• **Set problem 1**
Copy word for word the part of the schema-refined discussion page that runs from "[discussion] Define and" to "using refined types.".

• **Source**
KitApps / schema-refined

Clojure library to keep you away from bugs with precise schemas (refined types with runtime checks)
MIT License
67 stars 2 forks source link

[discussion] Define and prove invariants of the function #20

Open serzh opened 6 years ago

serzh commented 6 years ago

Basics

This is proposal and discussion on how to specify behavior of a function using refined types.

At first, let's consider an examples of functions and their behaviors you may want to specify:

  1. filter-by-type :: [TimelineItem] ItemType -> [TimelineItem], this function takes list of timeline items and filters them out by give type. The behavior you want to specify:
    • (B1) output is always a subset of the input list
    • (B2) all items in output must be only of given type
  2. create-profile: Email Name -> Profile, where Profile is {:email Email, :name Name, :id UUID}. This function creates a profile with given email and name. The behaviour to specify:
    • (B3) Profiles email and name should be equal to the provided one

It is clear that this behaviors are a key to the valid function specification. Without them type information doesn't capture the semantics of functions. You can write a function that will satisfy input and output types but won't behave correctly. The specifications of behaviors restrict possible implementation to more desirable.

• **Given information**
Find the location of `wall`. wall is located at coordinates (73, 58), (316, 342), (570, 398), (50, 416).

==

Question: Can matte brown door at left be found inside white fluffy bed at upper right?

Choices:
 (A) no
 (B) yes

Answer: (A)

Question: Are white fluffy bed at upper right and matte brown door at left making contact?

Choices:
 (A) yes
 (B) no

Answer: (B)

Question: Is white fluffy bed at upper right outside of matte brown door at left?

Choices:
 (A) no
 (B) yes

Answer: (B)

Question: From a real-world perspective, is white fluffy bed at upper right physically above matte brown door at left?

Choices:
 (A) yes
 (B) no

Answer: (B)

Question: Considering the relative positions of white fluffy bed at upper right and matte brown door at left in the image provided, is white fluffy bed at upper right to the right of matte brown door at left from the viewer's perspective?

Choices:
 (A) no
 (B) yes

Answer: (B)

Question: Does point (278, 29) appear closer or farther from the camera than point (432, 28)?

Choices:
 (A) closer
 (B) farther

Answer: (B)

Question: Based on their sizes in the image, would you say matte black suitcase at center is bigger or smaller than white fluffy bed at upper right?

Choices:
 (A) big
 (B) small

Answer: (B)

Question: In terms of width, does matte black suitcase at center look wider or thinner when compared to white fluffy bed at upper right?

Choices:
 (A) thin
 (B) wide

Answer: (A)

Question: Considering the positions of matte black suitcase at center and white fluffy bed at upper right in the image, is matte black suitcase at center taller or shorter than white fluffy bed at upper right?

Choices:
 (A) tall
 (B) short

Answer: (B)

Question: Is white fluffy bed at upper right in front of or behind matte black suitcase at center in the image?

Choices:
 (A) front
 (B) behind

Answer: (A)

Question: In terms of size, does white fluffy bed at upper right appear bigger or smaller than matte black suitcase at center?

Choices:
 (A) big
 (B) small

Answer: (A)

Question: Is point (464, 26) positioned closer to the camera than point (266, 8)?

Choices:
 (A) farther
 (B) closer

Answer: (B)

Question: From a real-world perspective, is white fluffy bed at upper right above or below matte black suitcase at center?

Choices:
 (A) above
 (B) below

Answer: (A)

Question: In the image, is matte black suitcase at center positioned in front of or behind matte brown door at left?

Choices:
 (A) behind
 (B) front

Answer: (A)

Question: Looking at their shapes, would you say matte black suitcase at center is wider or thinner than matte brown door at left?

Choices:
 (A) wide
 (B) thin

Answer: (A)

• **Set problem 2**
How many lines in the records contain the string "positioned", counting only exact matches of upper and lower case? Reply with the number alone.

• **Full solution 1**
[discussion] Define and prove invariants of the function #20

Open serzh opened 6 years ago

serzh commented 6 years ago

Basics

This is proposal and discussion on how to specify behavior of a function using refined types.

• **Full solution 2**
2